━━━━━ 提供テキスト ━━━━━
『ハドラー対バラン』(2021.10.23)

  
 


《粗筋》

 ハドラーの放つ魔法の光に、思わず怯むダイとバラン。
 が、それは牽制ですらない囮だった。二人が魔法に気を取られた一瞬の間に、バランの後ろへと回り込んだハドラーは両の拳を組み合わせ、渾身の力でバランに殴りかかる。

 不意を突かれ、床に叩き落とされるバラン。驚くダイに対して、ハドラーは不敵な笑みを浮かべる。
 ダメージを受けている様子のバランを見て、怒りを感じたのかハドラーに向き直るダイ。

 ベギラマを放とうとするダイだが、バランはダイの名を呼ぶことでそれを制止した。
 ハッとして魔法を消したダイだが、そこにすかさずハドラーの拳が叩き込まれ、壁に叩き飛ばされるダイ。

 自分のすぐ近くに落下してきたダイに、思わず目をやるバランだが、その時にはハドラーは両手を広げてベギラゴンの魔法の体勢に入っていた。
 魔法を自制しているダイ達にとっては、ハンデがありすぎる状態だ。

 だが、ハドラーは容赦なくベギラゴンを叩き込んでくる。
 業火がダイとバランを包み、部屋一面が煙に覆われた。だが、魔法を放ち終わった後も微塵も油断することなく、煙が薄れるのを身構えたまま待つハドラー。

 その顔には、わずかに勝利の喜びが浮かんでいた――が、煙が薄らぐにつれ、その顔が警戒に引き締まる。
━━━━━
• やるべきこと:
A: 粗筋について、次の問いに答えてください。
(i) ハドラーがバランの後ろへ回り込めたのは、ダイとバランが何に気を取られた間ですか。
(ii) ダイがベギラマを放とうとしたとき、バランはどのようにしてそれを制止しましたか。
(iii) ハドラーがダイとバランに叩き込んだ魔法は何ですか。
B: 粗筋のうち「ベギラマを放とうとするダイだが」で始まる段落を、主な事実を残したまま箇条書きにまとめてください。
C: 粗筋の最後の文の後から、続きを書き継いでください。
これらの資料はここでは使いません。
━━━━━ 学習資料 ━━━━━
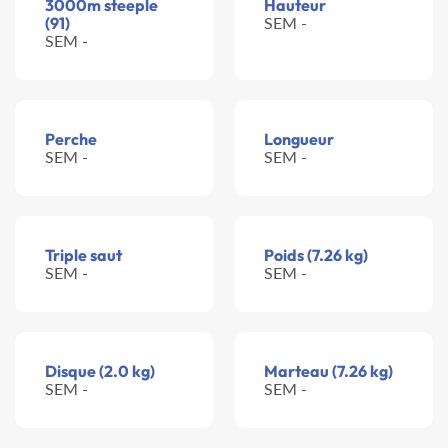
3000m steeple
Hauteur
(91)
SEM -
SEM -
Perche
Longueur
SEM -
SEM -
Triple saut
Poids (7.26 kg)
SEM -
SEM -
Disque (2.0 kg)
Marteau (7.26 kg)
SEM -
SEM -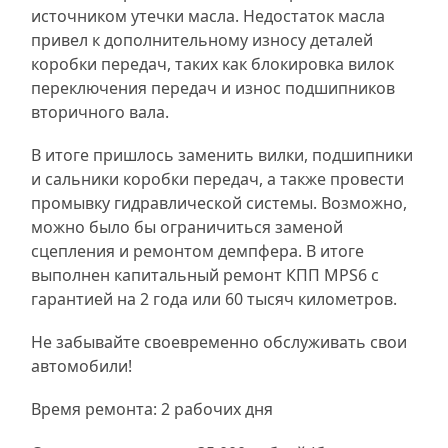
источником утечки масла. Недостаток масла
привел к дополнительному износу деталей
коробки передач, таких как блокировка вилок
переключения передач и износ подшипников
вторичного вала.
В итоге пришлось заменить вилки, подшипники
и сальники коробки передач, а также провести
промывку гидравлической системы. Возможно,
можно было бы ограничиться заменой
сцепления и ремонтом демпфера. В итоге
выполнен капитальный ремонт КПП MPS6 с
гарантией на 2 года или 60 тысяч километров.
Не забывайте своевременно обслуживать свои
автомобили!
Время ремонта: 2 рабочих дня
━━━━━
• 解答一覧:
A:
(i) 魔法
(ii) ダイの名を呼んで制止しました。
(iii) ベギラゴン

B:
・ダイがベギラマを放とうとするが、バランが名を呼んで制止する。
・魔法を消したダイに、すかさずハドラーの拳が叩き込まれる。
・ダイは壁に叩き飛ばされる。

C:
 ダイとバランは、それぞれ竜の紋章を光らせて自分の体を覆うぐらいの大きさの球体状のバリアーを張っていた。

 バリアーを解除して立ち上がったバランを見て、ハドラーは親子そろって竜闘気で防御したかと、忌々しげに呟く。





 一方、玉座で戦いを見物していたバーンは、バランが黒の核晶に気がついたことを察知していた。
 ミストバーンに対して、バーンは良かったなと言葉をかける。
 竜の騎士の必殺技は威力が強すぎるため、黒の核晶を誘爆させる可能性が高い。それを恐れて力を抑え続けるのなら、ハドラーにも勝ち目があるかもしれない。
 
 それを聞いて、ハドラーに改めて注目するミストバーン。
 ミストバーンの見つめる水晶玉の中で、ハドラーがダイ達の前に降り立っていた。





 ダイ達の前に降り立ったハドラーは、なぜ本気を出さないのかと二人に向かって怒りをぶつけていた。
 ハドラーはダイの力を引き出そうとするかのように、アバンのことに触れ、師の恨みを忘れたのかと挑発さえする。

 だが、それを悔しく思っても、ハドラーが自分で自分の胸を殴りつける仕草を見て、思わず身を竦めるダイ。
 何も無いことに安堵しながらも、ダイはハドラーが爆弾についてなにも知らないことに気づく。

 爆弾のことをハドラーに教えれば戦わずに済むかもと思ったダイは、意を決してハドラーに話そうとする。
 が、バランが思念派で教えてはいけないと止めた。

 どうして、と問うダイに、バランは説明する。
 黒の核晶は制作者の意志で、随時爆破させることが可能。もし、ハドラーが真相を知って反旗を翻した場合、彼が黒の核晶ごと自分の所に戻ってくることを拒むためにバーンは黒の核晶を爆破させると予想するバラン。

 また、バランは自分とダイは竜闘気で生き残れる可能性があるが、地上にいるダイの仲間達は絶対に助からないと断言する。
 事情が分からぬまま、急かすハドラーに対し、ダイは暗い表情で黙り込むばかりだ。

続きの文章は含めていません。